**TASK DIRECTIONS**. Restate the records below exactly. Pictures are not part of the copy.
--- SOURCE RECORDS ---
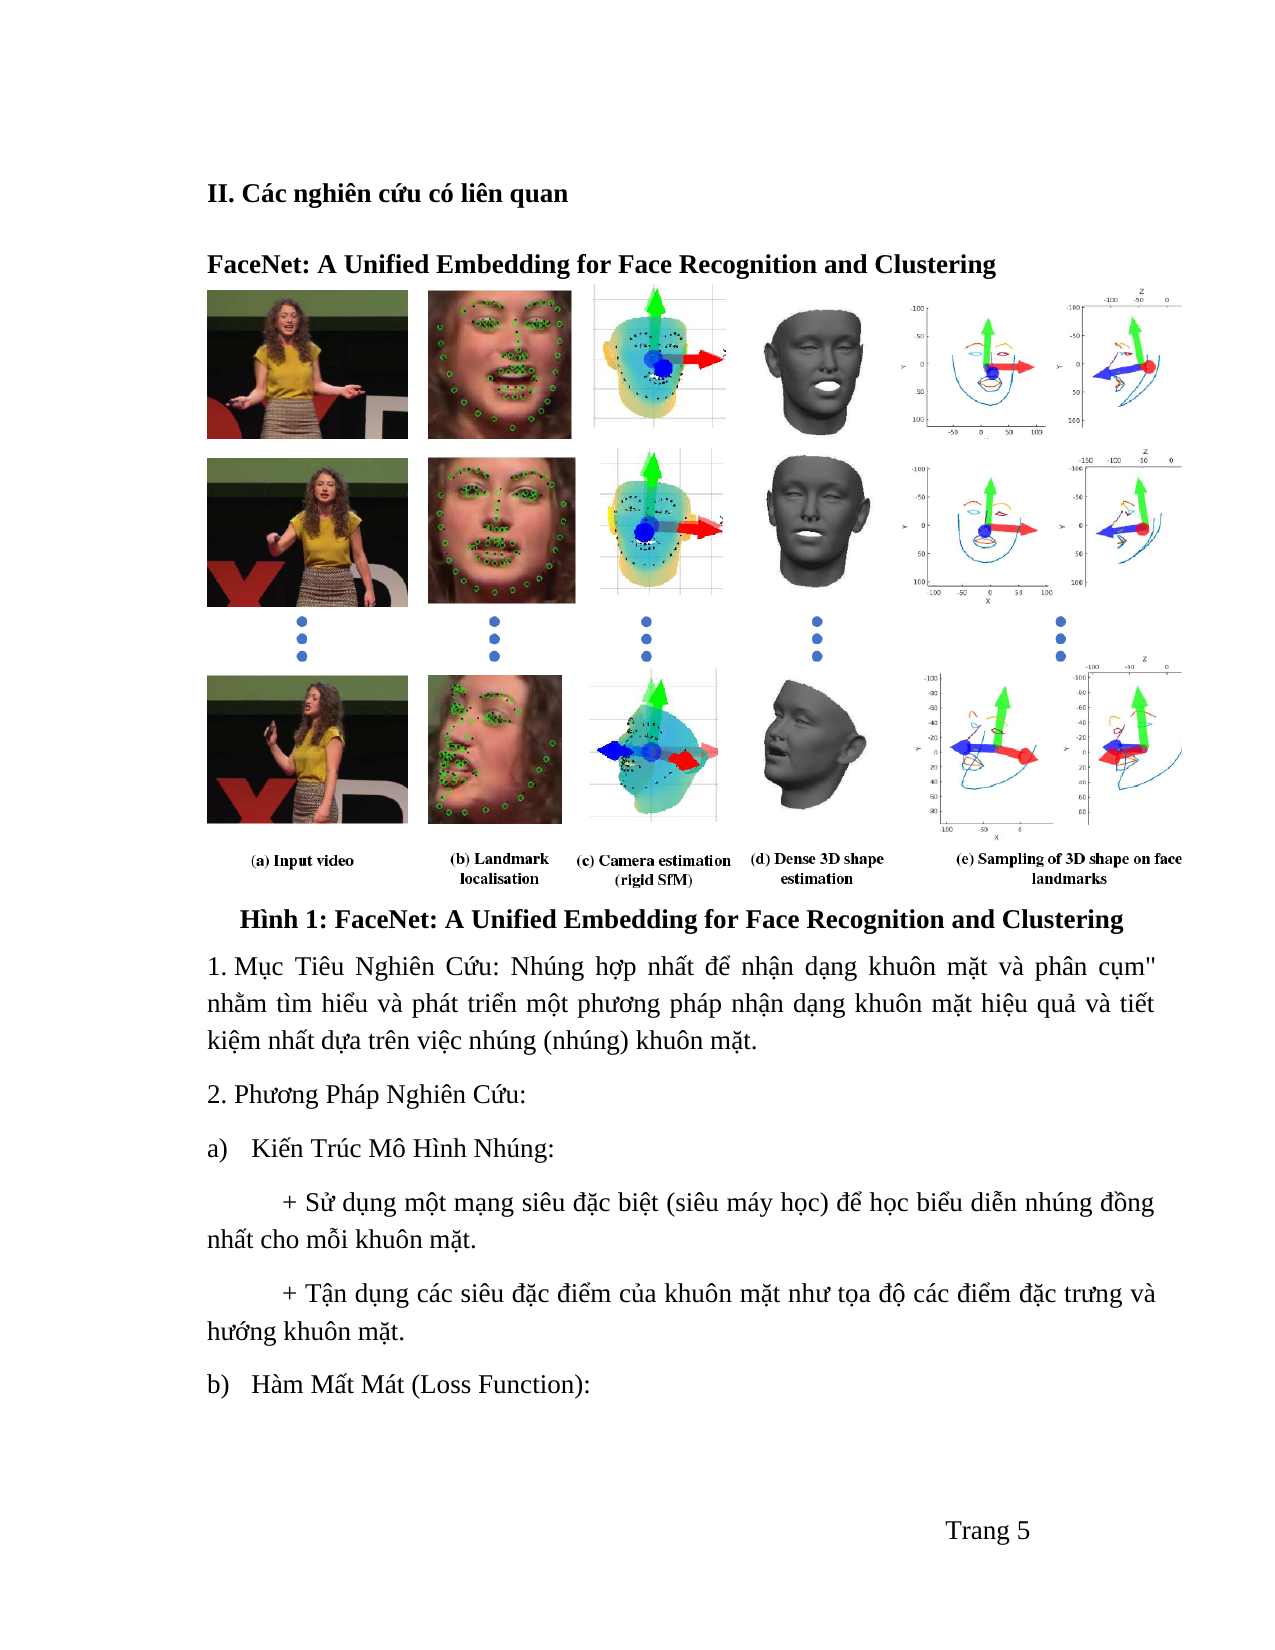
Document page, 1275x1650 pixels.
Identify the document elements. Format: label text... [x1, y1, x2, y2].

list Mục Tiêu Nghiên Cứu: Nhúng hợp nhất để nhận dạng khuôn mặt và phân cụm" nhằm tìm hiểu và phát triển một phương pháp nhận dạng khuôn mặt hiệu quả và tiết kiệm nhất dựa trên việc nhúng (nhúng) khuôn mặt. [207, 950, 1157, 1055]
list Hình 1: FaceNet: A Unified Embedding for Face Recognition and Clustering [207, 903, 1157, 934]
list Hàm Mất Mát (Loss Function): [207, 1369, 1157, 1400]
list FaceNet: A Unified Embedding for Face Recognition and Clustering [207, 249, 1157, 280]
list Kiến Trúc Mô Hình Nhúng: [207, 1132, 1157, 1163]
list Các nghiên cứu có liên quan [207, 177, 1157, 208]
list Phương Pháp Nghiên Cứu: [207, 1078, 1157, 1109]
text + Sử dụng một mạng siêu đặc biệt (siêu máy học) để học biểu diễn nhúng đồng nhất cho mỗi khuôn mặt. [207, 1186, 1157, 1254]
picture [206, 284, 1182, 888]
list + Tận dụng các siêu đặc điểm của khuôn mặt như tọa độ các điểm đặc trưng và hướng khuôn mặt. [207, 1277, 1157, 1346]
---
**TASK OUTPUT**.
Document page, 1275x1650 pixels.
Identify the document elements. Format: label text... [x1, y1, x2, y2].

list Mục Tiêu Nghiên Cứu: Nhúng hợp nhất để nhận dạng khuôn mặt và phân cụm" nhằm tìm hiểu và phát triển một phương pháp nhận dạng khuôn mặt hiệu quả và tiết kiệm nhất dựa trên việc nhúng (nhúng) khuôn mặt. [207, 950, 1157, 1055]
list Hình 1: FaceNet: A Unified Embedding for Face Recognition and Clustering [207, 903, 1157, 934]
list Hàm Mất Mát (Loss Function): [207, 1369, 1157, 1400]
list FaceNet: A Unified Embedding for Face Recognition and Clustering [207, 249, 1157, 280]
list Kiến Trúc Mô Hình Nhúng: [207, 1132, 1157, 1163]
list Các nghiên cứu có liên quan [207, 177, 1157, 208]
list Phương Pháp Nghiên Cứu: [207, 1078, 1157, 1109]
text + Sử dụng một mạng siêu đặc biệt (siêu máy học) để học biểu diễn nhúng đồng nhất cho mỗi khuôn mặt. [207, 1186, 1157, 1254]
picture [206, 284, 1182, 888]
list + Tận dụng các siêu đặc điểm của khuôn mặt như tọa độ các điểm đặc trưng và hướng khuôn mặt. [207, 1277, 1157, 1346]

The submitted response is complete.